David, you are confused. Fasting is a religious act wherein one gives up the life supporting sustenance of FOOD in order to atone for sins or to purify one's soul.
Abstaining from involvement in right-wing conservative politics has nothing to do with "fasting". You seem to be trying to make it seem like your decision to resign from the White House has some religious significance. Well, it does not. You had a job. Now you do not. It has nothing at all to do with the religious ritual of giving up FOOD for a period of purification.
Your confusion is profound. Political jobs are not religious jobs. Politicians are essentially immoral and never tell the truth. Religious leaders are supposed to be truthful and moral exemplars.
How could you not see the difference? Quitting or being fired from a political job at the White House is not a religious event. Your distortion of both religion and politics does no good for anyone. And your misuse of fasting for a metaphor to explain your job change does no good for anyone.

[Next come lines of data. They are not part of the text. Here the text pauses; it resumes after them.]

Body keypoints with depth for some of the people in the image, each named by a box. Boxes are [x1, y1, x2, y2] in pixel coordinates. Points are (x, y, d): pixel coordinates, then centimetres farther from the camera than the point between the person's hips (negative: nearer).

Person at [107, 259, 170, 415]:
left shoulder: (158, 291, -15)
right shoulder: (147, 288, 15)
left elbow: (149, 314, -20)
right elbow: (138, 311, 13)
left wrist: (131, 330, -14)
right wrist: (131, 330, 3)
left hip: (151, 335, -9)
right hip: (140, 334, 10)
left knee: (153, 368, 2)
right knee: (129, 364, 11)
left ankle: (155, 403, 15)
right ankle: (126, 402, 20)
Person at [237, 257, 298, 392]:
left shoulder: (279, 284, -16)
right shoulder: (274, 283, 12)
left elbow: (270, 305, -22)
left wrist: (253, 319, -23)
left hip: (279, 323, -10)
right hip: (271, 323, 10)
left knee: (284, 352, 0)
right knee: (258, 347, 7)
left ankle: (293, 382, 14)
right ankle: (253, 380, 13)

Here is the conclusion of what David Kuo said on the Times Op-Ed page last week:
Beliefnet.com’s post-election online survey of more than 2,000 people revealed that nearly 40 percent of evangelicals support the idea of a two-year Christian “fast” from intense political activism. Instead of directing their energies toward campaigns, evangelicals would spend their time helping the poor.
Why might such an idea get traction among evangelicals? For practical reasons as well as spiritual ones. Evangelicals are beginning to see the effect of their political involvement on those with whom they hope to share Jesus’ eternal message: non-evangelicals. Tellingly, Beliefnet’s poll showed that nearly 60 percent of non-evangelicals have a more negative view of Jesus because of Christian political involvement; almost 40 percent believe that George W. Bush’s faith has had a negative impact on his presidency.

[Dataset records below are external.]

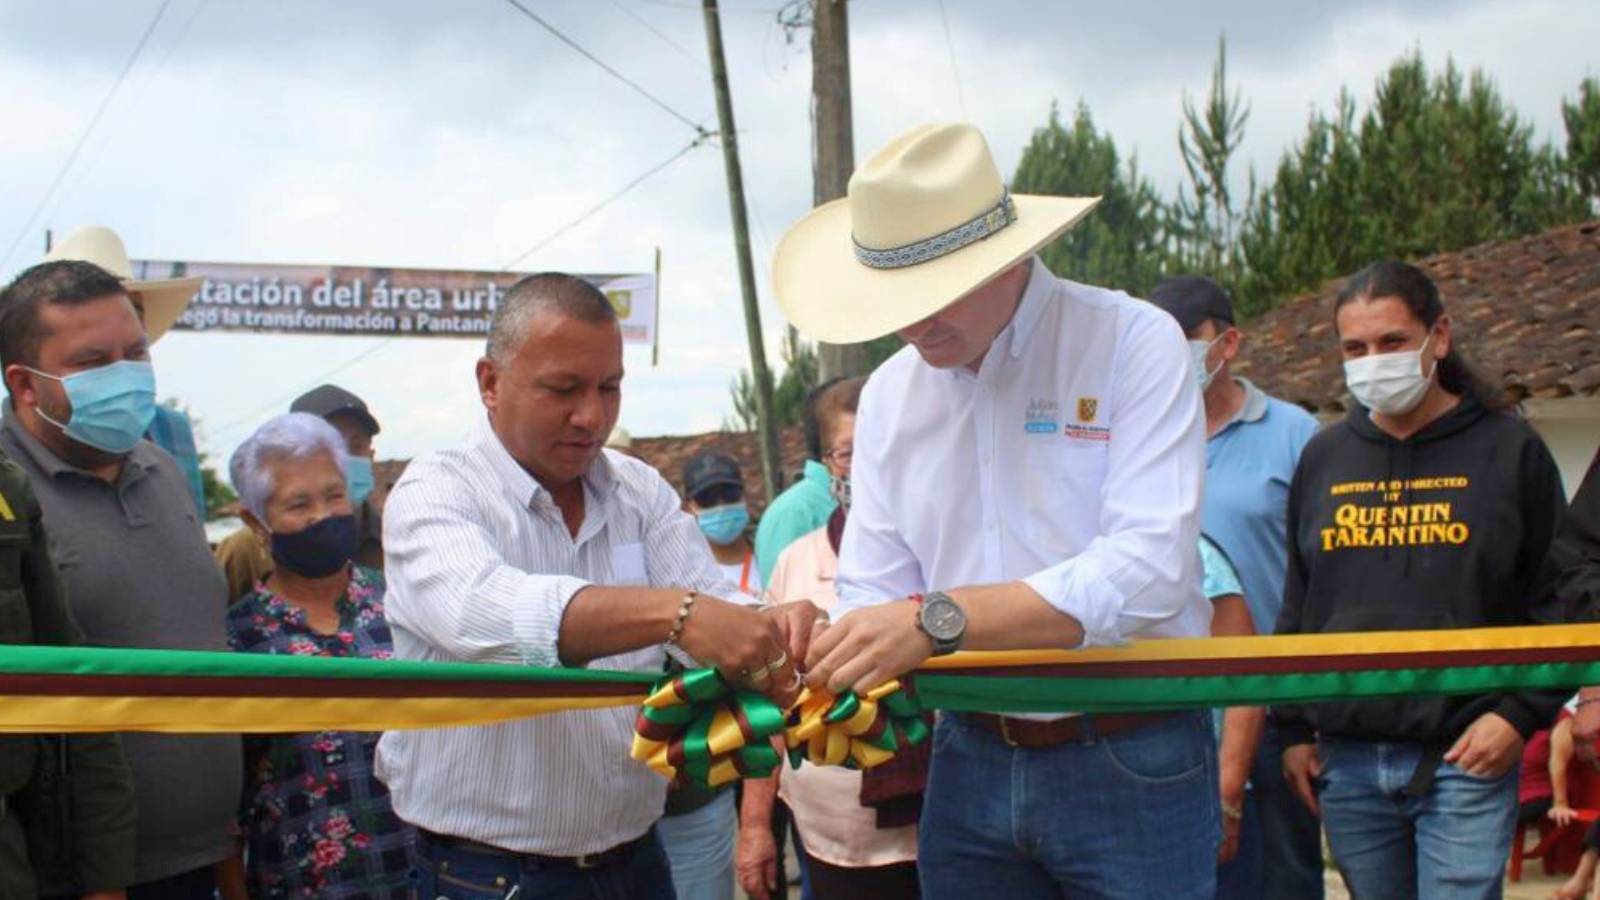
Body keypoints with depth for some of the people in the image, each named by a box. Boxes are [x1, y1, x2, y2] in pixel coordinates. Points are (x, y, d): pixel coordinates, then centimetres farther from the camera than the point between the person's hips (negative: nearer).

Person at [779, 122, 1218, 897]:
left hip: (1131, 767, -4)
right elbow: (872, 593, 5)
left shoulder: (1134, 344, -11)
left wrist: (938, 618, -29)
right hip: (970, 765, 5)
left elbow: (1150, 570, -23)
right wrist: (836, 675, -17)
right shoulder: (888, 394, 6)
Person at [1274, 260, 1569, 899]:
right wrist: (1293, 727, 12)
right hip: (1346, 762, 4)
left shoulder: (1507, 450, 1)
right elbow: (1296, 606, 16)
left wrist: (1520, 714, -7)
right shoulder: (1323, 458, 10)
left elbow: (1558, 602, 3)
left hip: (1466, 758, -3)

There is also the matter of the record, which I saw being shaped during my time in the White House. Conservative Christians (like me) were promised that having an evangelical like Mr. Bush in office was a dream come true. Well, it wasn’t. Not by a long shot. The administration accomplished little that evangelicals really cared about.
Nowhere was this clearer than on the issue of abortion. Despite strong Republican majorities, and his own pro-life stands, Mr. Bush settled for the largely symbolic partial-birth abortion restriction rather than pursuing more substantial change. Then there were the forgotten commitments to give faith-based charities the resources they needed to care for the poor. Evangelicals are not likely to fall for such promises in the future.
Don’t expect conservative Christians in politics to start to disappear, of course. There are those who find the moral force of issues like abortion and gay marriage equal to that of the abolition of slavery — worth pursuing no matter what the risks of politics are for the soul. But the advocates working these special interests may, I think, be far fewer in coming years than in years past. Gay marriage was a less mobilizing force in 2006 than it was in 2004. In Arizona the ballot measure to outlaw it was defeated. The South Dakota abortion ban failed.
We will have to wait until 2008 to see just how deep this evangelical spiritual re-examination goes, and how seductive politics will continue to be to committed Christians. Meanwhile, evangelicals aren’t flocking to the Democratic Party. If anything, they are becoming more truly conservative in their recognition of the negative spiritual consequences of political obsession and of the limitations of government power.
C. S. Lewis once warned that any Christian who uses his faith as a means to a political end would corrupt both his faith and the faith writ large. A lot of Christians are reading C. S. Lewis these days.